> [REQUIREMENT] In the text on GPU and CUDA architecture, what does a streaming multiprocessor (SM) contain?

> [GIVEN PASSAGE]
• • •

Architecture of GPU and CUDA

In this blog, we will introduce the architecture of GPU from the programmers' perspective, and give some examples of CUDA programming. From more details, you should read CUDA Guide - Nvidia.

Intro

In this section, the architecture of GPU will be introduced from two perspective, hardware and software.

Hardware

Compared with CPU, GPU is specialized for highly parallel computations and therefore designed such that more transistors are devoted to data processing rather than data caching and flow control.

• GPU devotes more transistors to data processing, e.g., floating-point computations, is beneficial for highly parallel computations;
• GPU can hide memory access latencies with computation, instead of relying on large data caches and complex flow control to avoid long memory access latencies, both of which are expensive in terms of transistors.

From the perspective of hardware, there are some key words we need to know.

• SP (Streaming Processor/Streaming Core) - It's similar to a scalar core in CPU. One thread will run on one SP.
• SM (Streaming Multiprocessor) - A SM contains one fetch-decode-unit, multiple SPs (execution units), multiple groups of registers, and cache.

• • •

> [AVAILABLE DATA]
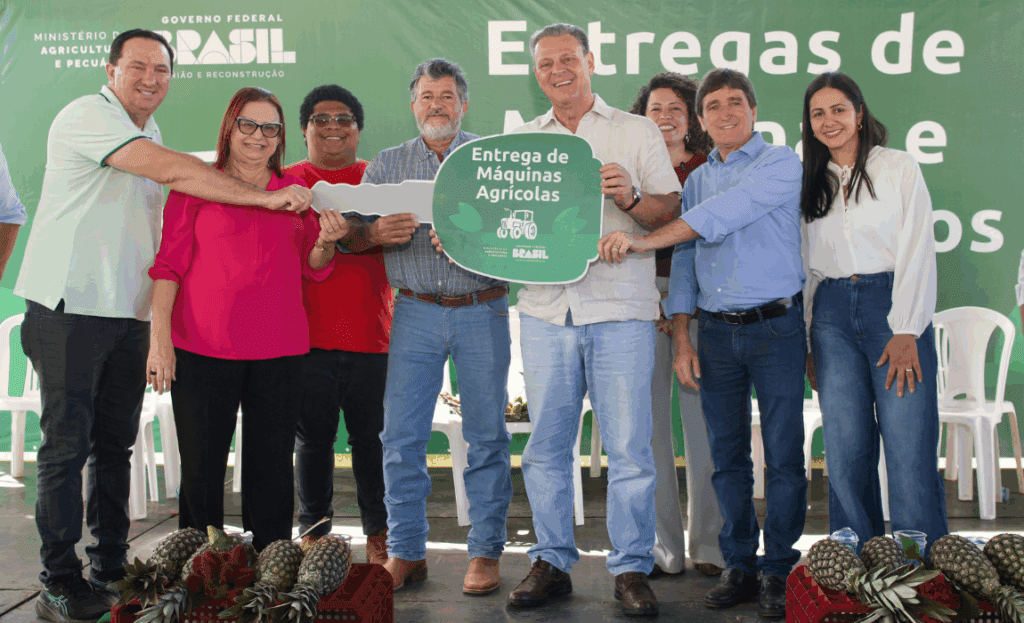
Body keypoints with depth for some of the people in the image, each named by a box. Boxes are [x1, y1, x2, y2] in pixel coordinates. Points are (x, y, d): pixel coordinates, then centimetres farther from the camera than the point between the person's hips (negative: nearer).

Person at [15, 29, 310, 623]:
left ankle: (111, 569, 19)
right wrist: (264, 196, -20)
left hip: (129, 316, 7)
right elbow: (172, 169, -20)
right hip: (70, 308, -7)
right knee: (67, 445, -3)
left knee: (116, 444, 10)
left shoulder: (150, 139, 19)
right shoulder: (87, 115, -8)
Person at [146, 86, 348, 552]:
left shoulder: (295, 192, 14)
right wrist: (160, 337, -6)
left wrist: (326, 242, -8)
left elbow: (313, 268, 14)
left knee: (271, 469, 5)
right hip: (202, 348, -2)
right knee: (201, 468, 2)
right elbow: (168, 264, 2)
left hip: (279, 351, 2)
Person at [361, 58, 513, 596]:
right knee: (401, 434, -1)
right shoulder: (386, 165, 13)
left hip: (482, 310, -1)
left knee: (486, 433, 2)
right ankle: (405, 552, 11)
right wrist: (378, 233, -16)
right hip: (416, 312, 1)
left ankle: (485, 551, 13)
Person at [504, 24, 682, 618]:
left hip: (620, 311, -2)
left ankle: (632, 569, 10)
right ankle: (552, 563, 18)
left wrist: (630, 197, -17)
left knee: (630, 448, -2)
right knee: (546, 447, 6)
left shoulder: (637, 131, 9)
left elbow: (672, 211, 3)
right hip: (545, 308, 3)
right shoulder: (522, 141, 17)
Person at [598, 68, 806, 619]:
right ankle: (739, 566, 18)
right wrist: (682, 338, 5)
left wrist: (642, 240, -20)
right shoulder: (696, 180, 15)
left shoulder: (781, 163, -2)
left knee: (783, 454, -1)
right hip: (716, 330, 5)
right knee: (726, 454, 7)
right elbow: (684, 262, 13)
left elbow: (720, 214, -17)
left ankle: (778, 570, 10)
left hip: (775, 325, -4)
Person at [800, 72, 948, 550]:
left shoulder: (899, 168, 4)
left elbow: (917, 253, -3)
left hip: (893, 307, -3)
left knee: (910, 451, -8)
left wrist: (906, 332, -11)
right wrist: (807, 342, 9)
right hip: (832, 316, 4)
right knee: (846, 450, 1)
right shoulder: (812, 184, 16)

• • •

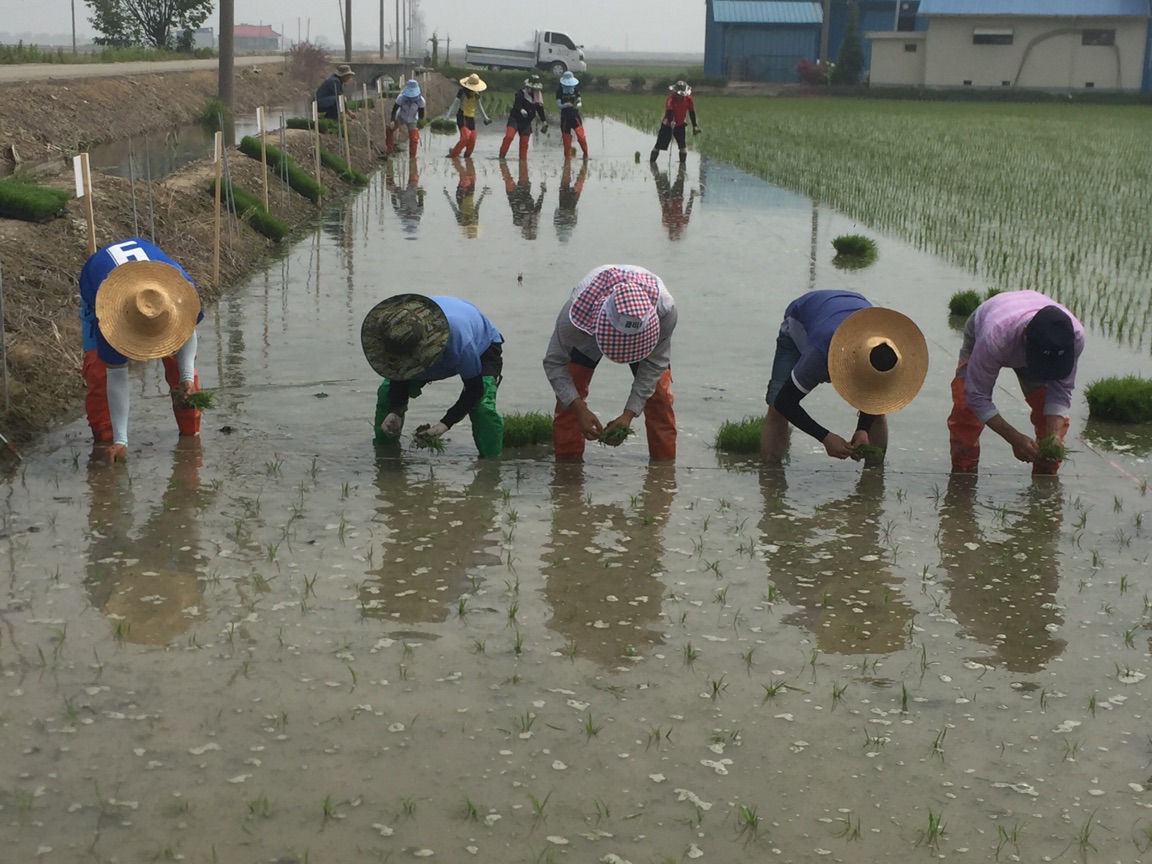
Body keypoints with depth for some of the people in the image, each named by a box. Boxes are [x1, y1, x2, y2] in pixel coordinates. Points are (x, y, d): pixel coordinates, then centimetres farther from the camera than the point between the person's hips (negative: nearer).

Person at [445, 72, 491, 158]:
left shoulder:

• • •

> [OUTPUT FOR THIS EXERCISE] One fetch-decode unit, multiple SPs (execution units), multiple groups of registers, and cache.